[EXERCISE INPUT]
::::
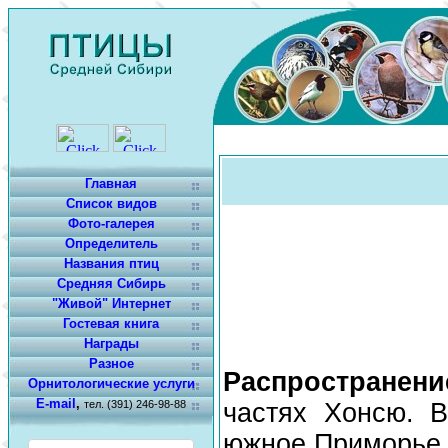
Главная
Список видов
Фото-галерея
Определитель
Названия птиц
Средняя Сибирь
"Живой" Интернет
Гостевая книга
Награды
Разное
Распространени
Орнитологические услуги
E-mail
,
тел. (391) 246-98-88
частях Хонсю. В
южное Приморье к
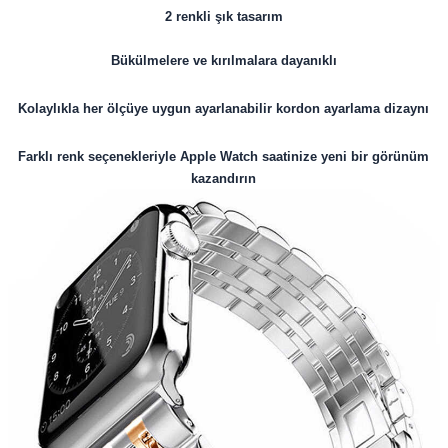
2 renkli şık tasarım
Bükülmelere ve kırılmalara dayanıklı
Kolaylıkla her ölçüye uygun ayarlanabilir kordon ayarlama dizaynı
Farklı renk seçenekleriyle Apple Watch saatinize yeni bir görünüm
kazandırın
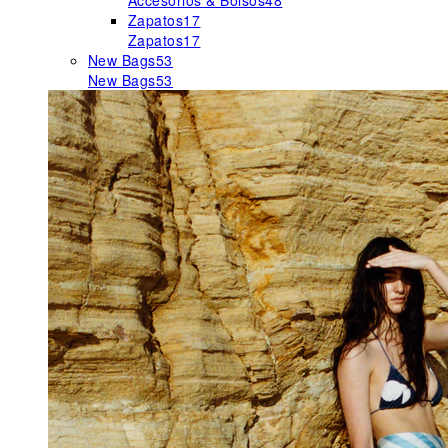
Accesorios & Bolsos
48
Zapatos
17
Zapatos
17
New Bags
53
New Bags
53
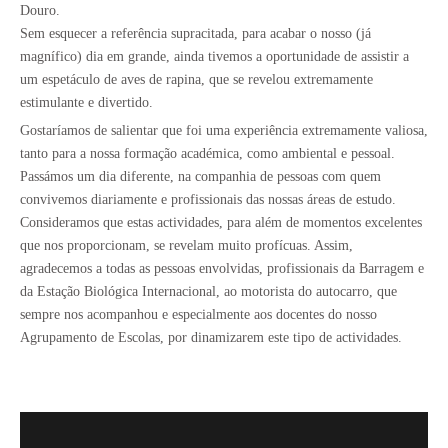
Douro.
Sem esquecer a referência supracitada, para acabar o nosso (já
magnífico) dia em grande, ainda tivemos a oportunidade de assistir a
um espetáculo de aves de rapina, que se revelou extremamente
estimulante e divertido.
Gostaríamos de salientar que foi uma experiência extremamente valiosa,
tanto para a nossa formação académica, como ambiental e pessoal.
Passámos um dia diferente, na companhia de pessoas com quem
convivemos diariamente e profissionais das nossas áreas de estudo.
Consideramos que estas actividades, para além de momentos excelentes
que nos proporcionam, se revelam muito profícuas. Assim,
agradecemos a todas as pessoas envolvidas, profissionais da Barragem e
da Estação Biológica Internacional, ao motorista do autocarro, que
sempre nos acompanhou e especialmente aos docentes do nosso
Agrupamento de Escolas, por dinamizarem este tipo de actividades.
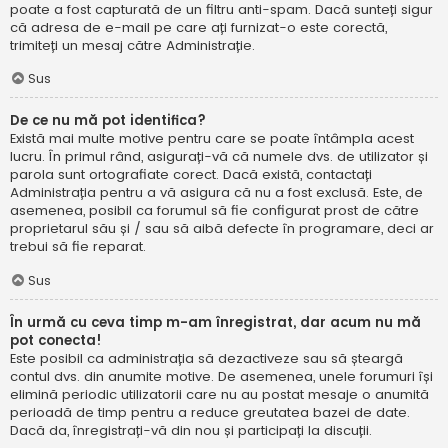
poate a fost capturată de un filtru anti-spam. Dacă sunteți sigur
că adresa de e-mail pe care ați furnizat-o este corectă,
trimiteți un mesaj către Administrație.
Sus
De ce nu mă pot identifica?
Există mai multe motive pentru care se poate întâmpla acest
lucru. În primul rând, asigurați-vă că numele dvs. de utilizator și
parola sunt ortografiate corect. Dacă există, contactați
Administrația pentru a vă asigura că nu a fost exclusă. Este, de
asemenea, posibil ca forumul să fie configurat prost de către
proprietarul său și / sau să aibă defecte în programare, deci ar
trebui să fie reparat.
Sus
În urmă cu ceva timp m-am înregistrat, dar acum nu mă
pot conecta!
Este posibil ca administrația să dezactiveze sau să șteargă
contul dvs. din anumite motive. De asemenea, unele forumuri își
elimină periodic utilizatorii care nu au postat mesaje o anumită
perioadă de timp pentru a reduce greutatea bazei de date.
Dacă da, înregistrați-vă din nou și participați la discuții.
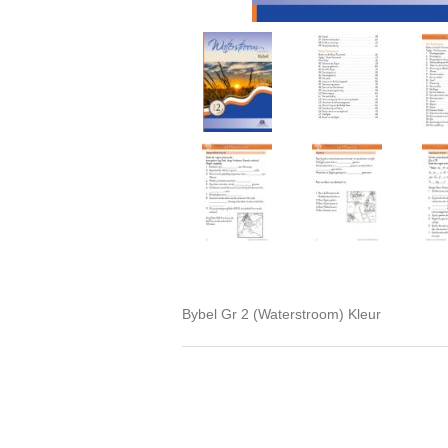
Bybel Gr 2 (Waterstroom) Kleur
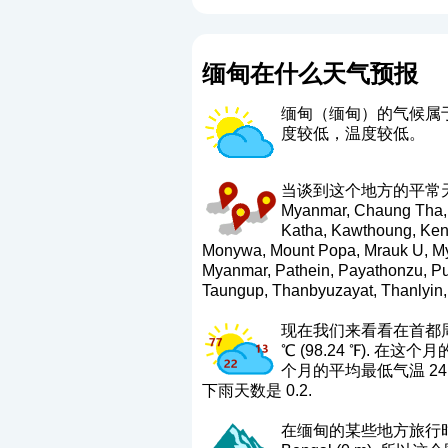
缅甸在什么天气预报
缅甸（缅甸）的气候属
度较低，温度较低。
当谈到这个地方的平常天气时，这
Myanmar, Chaung Tha, C
Katha, Kawthoung, Keng
Monywa, Mount Popa, Mrauk U, My
Myanmar, Pathein, Payathonzu, Put
Taungup, Thanbyuzayat, Thanlyin,
现在我们来看看在首都周
℃ (98.24 ℉). 在这个
个月的平均最低气温 24 
下雨天数是 0.2.
在缅甸的某些地方旅行时，还要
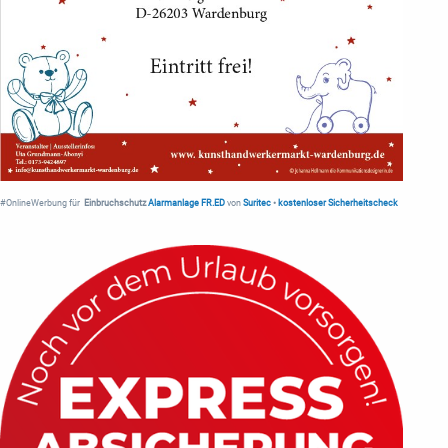
#OnlineWerbung für
Einbruchschutz
Alarmanlage FR.ED
von
Suritec
•
kostenloser Sicherheitscheck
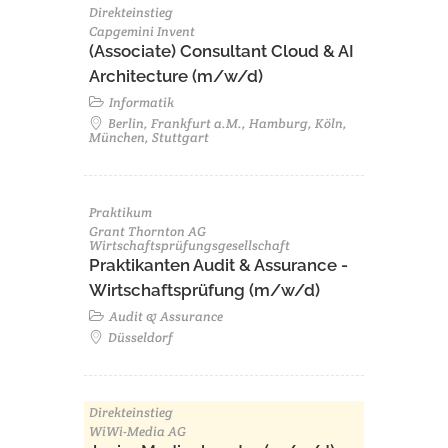
Direkteinstieg
Capgemini Invent
(Associate) Consultant Cloud & AI
Architecture (m/w/d)​ ​
Informatik
Berlin, Frankfurt a.M., Hamburg, Köln,
München, Stuttgart
Praktikum
Grant Thornton AG
Wirtschaftsprüfungsgesellschaft
Praktikanten Audit & Assurance -
Wirtschaftsprüfung (m/w/d)
Audit & Assurance
Düsseldorf
Direkteinstieg
WiWi-Media AG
::::
[TASK OBJECTIVE]
Please copy out each line of the material that holds the string "către".

[PROBLEM SOLUTION]
trimiteți un mesaj către Administrație.
asemenea, posibil ca forumul să fie configurat prost de către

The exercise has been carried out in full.